Hervé Bauer, Touchant la fin
L’Entêté
L’écriture d’Hervé Bauer – producteur de réalité selon un fond poétique majeur – creuse le noir de vie, mais aussi les sensations qui perlent, palpitent et parlent même lorsque la nuit blanche des plus noirs cauchemars hisse un très mur très haut.
C’est ce que la poésie d’Hervé Bauer rappelle ici dans ces fragments de prose dont le « genre » est troublé par la métamorphose de l’écriture qui « parle » contre la mort.
Ces récits rappellent souvent le mal que l’auteur se donne à une forme de mal là où il se prend parfois dans ses propres nasses. Si bien qu’une forme de masochisme est expérimentale car c’est une manière d’évaluer l’existence de l’auteur dont la prise de conscience à une forme de malheur tatoua ses origines.
Mais sa façon d’écrire n’est pas une monogamie de ses déconfitures. L’écriture elle-même est empreinte d’un humour beckettien. Et cela change tout aux normes afin qu’en les tordant les siennes deviennent des sortes d’anomalies énormes. Au bout du compte mêmes certaines répétitions fantasmatiques structurent des déformations là où les mots sont des ballons sombres attachés à la terre non pour entretenir mais louvoyer même devant des des indices crépusculaires.

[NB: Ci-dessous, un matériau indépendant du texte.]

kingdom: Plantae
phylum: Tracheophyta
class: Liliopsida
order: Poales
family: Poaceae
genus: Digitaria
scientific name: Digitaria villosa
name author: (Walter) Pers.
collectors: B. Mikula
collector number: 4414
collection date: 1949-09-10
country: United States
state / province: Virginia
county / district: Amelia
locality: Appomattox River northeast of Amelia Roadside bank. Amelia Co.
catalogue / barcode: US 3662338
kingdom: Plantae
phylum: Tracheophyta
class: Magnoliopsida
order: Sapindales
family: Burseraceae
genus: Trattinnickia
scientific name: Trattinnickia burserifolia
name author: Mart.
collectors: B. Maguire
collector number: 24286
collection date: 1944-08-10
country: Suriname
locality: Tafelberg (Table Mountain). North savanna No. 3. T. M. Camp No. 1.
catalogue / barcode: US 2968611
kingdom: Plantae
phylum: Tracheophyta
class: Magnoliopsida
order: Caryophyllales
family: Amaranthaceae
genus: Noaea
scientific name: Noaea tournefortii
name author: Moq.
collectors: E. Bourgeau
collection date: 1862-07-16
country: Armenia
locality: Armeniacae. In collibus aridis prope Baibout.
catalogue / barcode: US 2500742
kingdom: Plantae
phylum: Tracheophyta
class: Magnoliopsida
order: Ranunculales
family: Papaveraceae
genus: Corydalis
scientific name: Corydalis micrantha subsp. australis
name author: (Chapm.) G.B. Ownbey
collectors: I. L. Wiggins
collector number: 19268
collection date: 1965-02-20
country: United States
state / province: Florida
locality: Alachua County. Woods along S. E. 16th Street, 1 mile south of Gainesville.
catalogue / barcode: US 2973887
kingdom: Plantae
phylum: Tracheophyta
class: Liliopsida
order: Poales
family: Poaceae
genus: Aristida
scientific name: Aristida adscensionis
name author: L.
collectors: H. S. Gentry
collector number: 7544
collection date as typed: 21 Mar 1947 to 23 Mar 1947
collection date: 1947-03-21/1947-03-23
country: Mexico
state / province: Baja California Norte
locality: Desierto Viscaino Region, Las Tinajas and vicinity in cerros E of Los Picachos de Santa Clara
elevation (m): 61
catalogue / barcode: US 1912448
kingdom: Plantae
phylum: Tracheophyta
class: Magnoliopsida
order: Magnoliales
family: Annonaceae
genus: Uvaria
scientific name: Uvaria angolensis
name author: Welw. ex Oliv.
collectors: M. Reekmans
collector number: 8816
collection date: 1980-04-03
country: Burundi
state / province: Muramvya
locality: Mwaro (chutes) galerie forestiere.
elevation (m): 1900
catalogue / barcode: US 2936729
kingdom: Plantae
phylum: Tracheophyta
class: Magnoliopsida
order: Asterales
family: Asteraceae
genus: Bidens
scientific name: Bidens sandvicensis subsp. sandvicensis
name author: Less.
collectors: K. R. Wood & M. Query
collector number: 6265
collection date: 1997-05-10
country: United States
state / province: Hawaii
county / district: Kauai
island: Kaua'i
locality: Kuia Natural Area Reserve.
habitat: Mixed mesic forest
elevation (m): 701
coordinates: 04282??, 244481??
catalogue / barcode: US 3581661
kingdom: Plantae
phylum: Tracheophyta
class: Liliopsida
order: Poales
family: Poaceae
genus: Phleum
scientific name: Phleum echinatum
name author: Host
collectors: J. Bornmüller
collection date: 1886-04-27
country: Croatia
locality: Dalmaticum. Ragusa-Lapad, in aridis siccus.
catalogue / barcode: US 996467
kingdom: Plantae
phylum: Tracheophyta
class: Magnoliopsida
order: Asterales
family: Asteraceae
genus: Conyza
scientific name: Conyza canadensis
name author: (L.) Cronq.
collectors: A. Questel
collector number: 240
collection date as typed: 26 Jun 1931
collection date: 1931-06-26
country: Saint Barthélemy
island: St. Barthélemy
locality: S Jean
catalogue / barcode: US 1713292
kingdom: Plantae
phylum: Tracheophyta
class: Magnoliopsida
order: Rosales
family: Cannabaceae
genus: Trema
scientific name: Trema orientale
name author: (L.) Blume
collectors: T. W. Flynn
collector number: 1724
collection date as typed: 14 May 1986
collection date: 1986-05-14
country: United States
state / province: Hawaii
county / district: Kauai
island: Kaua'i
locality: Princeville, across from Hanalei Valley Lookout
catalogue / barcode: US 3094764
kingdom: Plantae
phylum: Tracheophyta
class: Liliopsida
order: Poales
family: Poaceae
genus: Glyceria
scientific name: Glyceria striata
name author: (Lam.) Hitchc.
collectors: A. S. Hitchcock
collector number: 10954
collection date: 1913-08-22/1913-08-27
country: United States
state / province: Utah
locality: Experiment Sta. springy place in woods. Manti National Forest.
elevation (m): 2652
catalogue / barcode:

Hervé Bauer ne se veut pas des enfants de Marie et qu’importe si aux courbes des récits de sa vie succèdent d’autres courbes intimes certes mais qui dépassent le narcissisme et l’égotisme et il s’agit d’aller là où la parole manque, dans l’impensable ou plutôt l’impensé. Cela reste le réel enjeu pour qu’une vérité renaisse des cendres de l’existence même lorsqu’elle fut parfois cruelle et déliquescente.
De fait, par delà ses récits, le texte ouvre à un imaginaire de la mutation et du ré-enchantement où l’éclat à la vie prend un registre particulier. L’auteur met en tension le monde et ce qu’il procure comme sensations à travers la reprise de la condition fondamentale de l’auteur. Les mots deviennent des phénomènes d’évolution qui osent l’exaltation de la tendre indifférence du monde. Le tache de Bauer est d’en préserver les vibrations d’ouvertures au sein de textes qui rendent plus vivants en tentant le plus possible au fil du temps d’exclure toute mentalisation qui deviendrait un filtre à l’émotion.
De fait, surgit, plus qu’un déploiement de l’imaginaire, la présence d’une intimité oubliée avec soi-même et le monde pour leur mutuel épanouissement. Si bien que, face à la fin, un tel auteur s’entête.
jean-paul gavard-perret
Hervé Bauer, Touchant la fin, L’Harmattan, coll. Levée d’Ancre, Paris, 2026, 160 p. – 17,00€.